The challenger may try to escape this line of reasoning by saying that morality is real by cultural consensus. Since humans corporately agree that death as a result of natural forces represents an “evil,” it is evil. This statement, of course, argues for a completely arbitrary morality. Such a morality has no transcendent or obligatory quality. Majority opinion might change a hundred years from now and decide that evil is actually good. Once again, we face the inconsistency of labeling something as “evil” or “good” apart from an objective, nonphysical standard.

Ironically, the unfolding of purely natural and accidental events should not trouble a nontheist at all. To remain consistent within his worldview, he can only say that “death and destruction happen.” His worldview assumptions disallow any moral evaluation of natural phenomena and their consequences. He can only describe phenomena and their impact in physical terms.

When the nontheist raises “the problem of evil” as a challenge to Christianity, the Christian can logically respond, “What ‘problem of evil’?” Evil is neither a real problem nor worthy of discussion unless we first assume the Christian’s belief that an objective standard of “good” – and thus of “evil” – does indeed exist. Apart from God, the real and living essence of goodness, no moral judgment would be conceivable or possible.

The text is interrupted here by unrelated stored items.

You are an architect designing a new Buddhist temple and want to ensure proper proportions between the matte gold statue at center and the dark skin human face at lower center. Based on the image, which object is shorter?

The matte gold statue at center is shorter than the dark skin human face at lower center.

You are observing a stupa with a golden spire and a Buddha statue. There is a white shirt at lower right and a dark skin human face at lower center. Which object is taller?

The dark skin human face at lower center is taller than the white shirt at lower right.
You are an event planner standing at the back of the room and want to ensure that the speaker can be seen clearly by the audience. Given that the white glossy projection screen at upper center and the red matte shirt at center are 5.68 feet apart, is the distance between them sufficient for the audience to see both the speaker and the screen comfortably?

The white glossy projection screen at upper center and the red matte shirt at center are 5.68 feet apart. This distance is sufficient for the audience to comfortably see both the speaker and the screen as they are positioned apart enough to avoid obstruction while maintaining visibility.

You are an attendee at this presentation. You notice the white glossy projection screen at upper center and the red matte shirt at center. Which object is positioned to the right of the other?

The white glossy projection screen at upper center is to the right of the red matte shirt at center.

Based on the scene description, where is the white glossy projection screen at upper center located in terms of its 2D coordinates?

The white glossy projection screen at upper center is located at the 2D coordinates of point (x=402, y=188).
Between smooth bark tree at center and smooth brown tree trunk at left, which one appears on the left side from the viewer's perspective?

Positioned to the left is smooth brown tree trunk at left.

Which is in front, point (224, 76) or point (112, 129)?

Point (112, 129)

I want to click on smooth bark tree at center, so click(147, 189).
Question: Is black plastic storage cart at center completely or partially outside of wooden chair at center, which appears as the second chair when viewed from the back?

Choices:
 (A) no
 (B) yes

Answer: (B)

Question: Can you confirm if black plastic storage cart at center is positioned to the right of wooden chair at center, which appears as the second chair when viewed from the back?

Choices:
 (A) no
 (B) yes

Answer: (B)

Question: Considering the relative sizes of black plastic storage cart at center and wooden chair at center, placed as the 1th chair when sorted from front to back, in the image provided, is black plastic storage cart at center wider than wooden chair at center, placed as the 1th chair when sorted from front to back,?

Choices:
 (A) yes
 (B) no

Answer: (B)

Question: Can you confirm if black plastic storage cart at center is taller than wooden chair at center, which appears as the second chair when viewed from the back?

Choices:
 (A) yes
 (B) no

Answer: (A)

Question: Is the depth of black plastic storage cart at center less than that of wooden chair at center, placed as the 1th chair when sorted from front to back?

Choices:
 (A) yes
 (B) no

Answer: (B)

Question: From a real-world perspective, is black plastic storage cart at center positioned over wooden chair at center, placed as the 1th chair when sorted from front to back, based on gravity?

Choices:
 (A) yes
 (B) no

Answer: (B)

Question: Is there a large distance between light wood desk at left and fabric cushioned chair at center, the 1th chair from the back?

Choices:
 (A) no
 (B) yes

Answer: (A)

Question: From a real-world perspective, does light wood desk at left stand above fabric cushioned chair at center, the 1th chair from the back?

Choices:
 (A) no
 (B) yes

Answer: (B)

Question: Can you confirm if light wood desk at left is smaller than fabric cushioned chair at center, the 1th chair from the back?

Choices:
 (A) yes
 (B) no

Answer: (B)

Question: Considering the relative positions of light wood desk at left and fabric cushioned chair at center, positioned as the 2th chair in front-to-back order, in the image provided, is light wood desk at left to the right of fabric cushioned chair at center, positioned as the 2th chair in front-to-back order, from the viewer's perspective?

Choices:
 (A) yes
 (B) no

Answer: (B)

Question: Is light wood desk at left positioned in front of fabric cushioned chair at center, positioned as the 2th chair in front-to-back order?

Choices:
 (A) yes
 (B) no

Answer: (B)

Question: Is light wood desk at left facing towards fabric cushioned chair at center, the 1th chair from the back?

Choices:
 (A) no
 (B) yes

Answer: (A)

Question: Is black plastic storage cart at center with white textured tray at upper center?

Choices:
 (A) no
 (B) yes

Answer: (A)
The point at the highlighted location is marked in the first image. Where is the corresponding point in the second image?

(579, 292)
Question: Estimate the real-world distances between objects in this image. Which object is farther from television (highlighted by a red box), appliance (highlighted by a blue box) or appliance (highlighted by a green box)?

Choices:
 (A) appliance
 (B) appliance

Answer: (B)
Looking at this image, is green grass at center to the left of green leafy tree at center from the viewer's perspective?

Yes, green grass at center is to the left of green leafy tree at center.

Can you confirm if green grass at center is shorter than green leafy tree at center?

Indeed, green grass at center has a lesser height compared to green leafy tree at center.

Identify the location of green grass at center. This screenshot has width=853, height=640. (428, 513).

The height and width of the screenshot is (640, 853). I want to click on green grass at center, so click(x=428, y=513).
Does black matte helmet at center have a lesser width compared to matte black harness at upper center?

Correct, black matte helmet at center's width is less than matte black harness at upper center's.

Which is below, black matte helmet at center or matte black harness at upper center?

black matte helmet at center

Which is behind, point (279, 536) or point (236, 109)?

The question about whether natural disasters can be judged as “evil” really constitutes a separate question, the question I addressed in last issue’s article. What the question reveals, however, is the universality of our response to human death as a tragedy. Again, the nontheist betrays his intuitive awareness of biblical truth, the truth that life has meaning and purpose beyond mere physical function. Such concepts of “meaning” and “purpose” come from a reality beyond the physical universe. They come from the Source of the universe, the God who “intentionally” created it.

Endnotes
For further reading on the “problem of evil” see:
  1. C. Stephen Evans, Why Believe? Reason and Mystery As Pointers To God, (Grand Rapids: Eerdmans Publishing Company, 1996). This book contains one chapter with an entry-level discussion to the problem of evil.
  2. Ron Nash, Faith and Reason, (Grand Rapids: Zondervan Publishing House 1988).This book contains two chapters with an intermediate philosophical discussion of the deductive and inductive problem of evil.
  3. Alvin Plantinqa, God, Freedom and Evil, revised edition (Grand Rapids: Eerdmans Publishing Company, 1977). This book is an advanced philosophical discussion of the problem of evil bv one of the world’s leading philosophers.
  4. Hugh Ross, “Extra-Dimensionality and Evil and Suffering,” in Beyond the Cosmos, (Colorado Springs: NavPress, 1996; rev. ed., 1999).